Luke 10: 25 - 37 The Good Samaritan : Who is my Neighbour? 

  • Road narrow; rocky defiles all around; home of brigands even into modern times.
  • The traveller was fool-hardy; most people waited to travel in protected caravan groups.
  • The priest, if he touched the dead body was unclean for seven days and would lose his turn of duty in the Temple.
  • The Levite may have been afraid the man was a decoy and put his own safety first.
  • The Samaritan may have been racially a Samaritan, despised as of a mixed race, or someone who broke the ceremonial law, but his credit was good as the inn-keeper trusted him.
  • The young lawyer, a scribe, was asking a genuine question for those days. At worst the Jews of the time confined the word "neighbour" to their fellow Jews. Jesus, when he told the young lawyer to read, was referring to the little leather boxes which strict Jews wore, bound on their foreheads and forearms. These contained quotations from scripture, among them Deuteronomy 6:4 and Leviticus 19:18.

Luke 10: 38 - 42. Martha and Mary : Different Temperaments. 

  • God did not make people all alike. Some are mainly quiet and thoughtful, others are predominantly energetic and active but God needs both thinkers and doers.
  • Both Martha and Mary wanted to do their best for Jesus who may well have been tired that day and apprehensive about the future.
  • Perhaps on this visit what he needed was someone to be quiet with him - "the better part" - on this occasion.
  • When Jesus said " There is only need of one thing" he may have meant he did not need a big meal and that one course would be enough.
  • We are not told whether Martha realised Jesus was not criticising and she was not offended and became aware that active involvement is not always most helpful.

Luke 11: 5 - 13 Ask and you will receive. 

  • It was customary for a rabbi to teach his disciples a simple prayer and so the disciples' request to Jesus " Teach us to pray," was not unusual.
  • We have already seen that the word "parable" literally means ideas laid alongside each other.
  • The teaching from a parable can be drawn from the ideas in parallel being like each other or contrasting with each other.
  • The parable of the persistent host and reluctant neighbour is an example of contrast.
  • God is not like the unwilling neighbour. He answers our prayers in His way, if we make them regularly and sincerely.
  • We are not forcing an unwilling God by persistence to answer our prayers because He already knows that we need His spirit with us.

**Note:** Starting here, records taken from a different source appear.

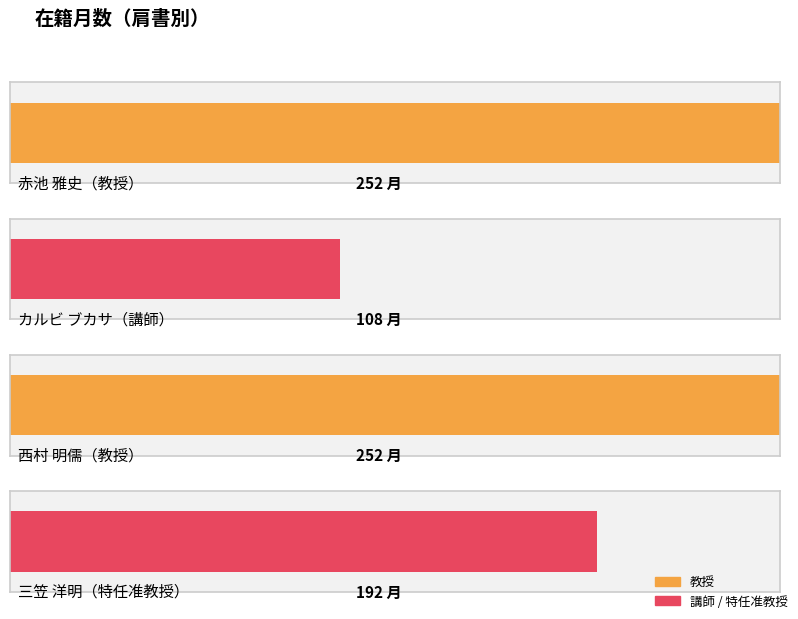

What is the change in value from 教授 to 講師?

-144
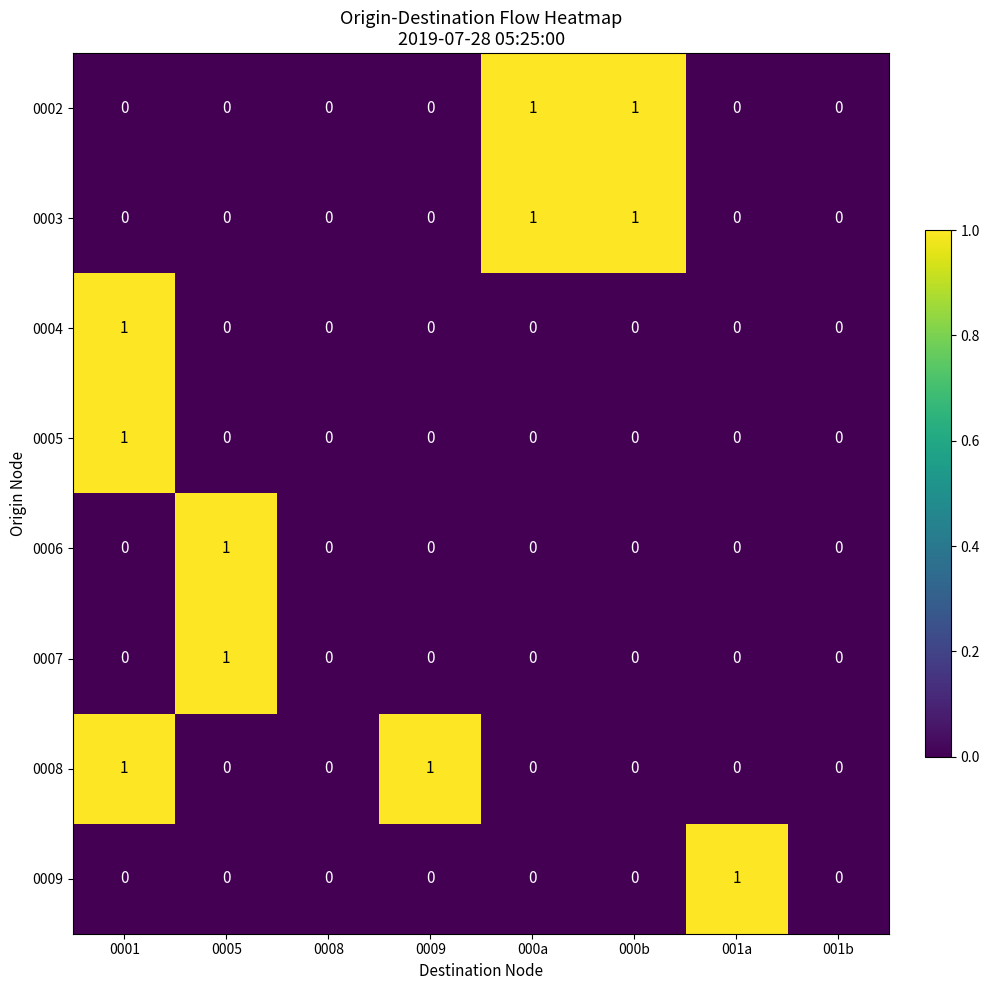

Is it true that 0004 equals 0 at 000b?

True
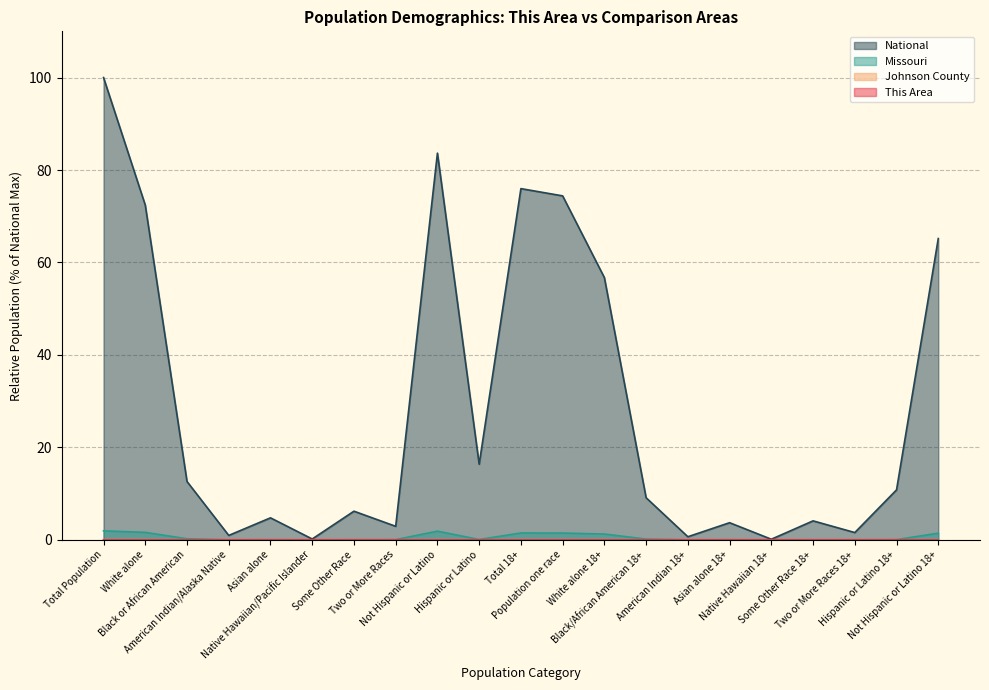

Which has a higher value, Native Hawaiian/Pacific Islander or Some Other Race 18+?

Some Other Race 18+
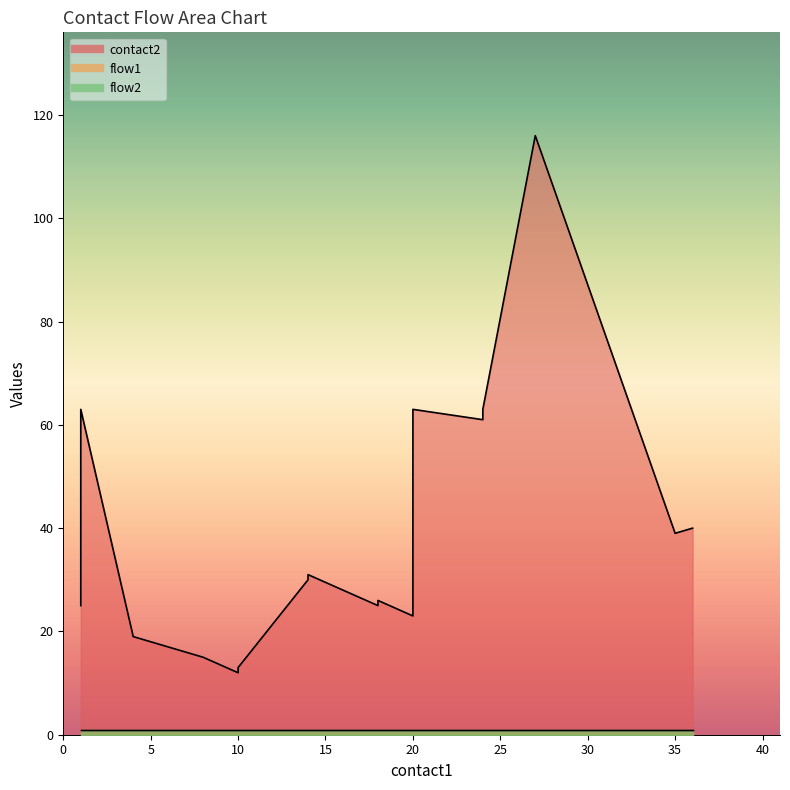

What is the spread (max minus min) of values at 8?

14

Luke 12: 13 - 30. The Place of Material Possessions. 

  • It was quite common for people in the time of Jesus to take their unsettled disputes to respected rabbis.
  • The lilies to which Jesus referred were scarlet anemones. After summer showers they bloomed brilliantly for a day and then died.
  • Wood was scarce in Palestine and it was the dried grass and wild flowers that were used to feed the oven fire.
  • Wealth was often in the form of costly garments. Moths could get at these and ruin them.

Luke 12: 49 - 56. Jesus brings Division. 

  • In Jewish thought fire is the symbol of judgement.
  • The Jews believed that God would judge other nations by one standard and themselves by another.
  • Jesus's coming did cause division in the Roman world tearing families in two.
  • The Jews knew that cloud over the Mediterranean meant that rain and wind from the south was the forerunner of the scorching Sirocco wind.

Luke 13:10 - 17. Healing in the Synagogue. 

  • This is the last time we hear of Jesus healing in the Synagogue.
  • Technically healing was work and Jesus had broken the Sabbath Law.
  • Jesus used the Law to answer his critics.
  • The rabbis opposed cruelty to dumb animals and so it was legal to loose animals from their stalls and take them to water.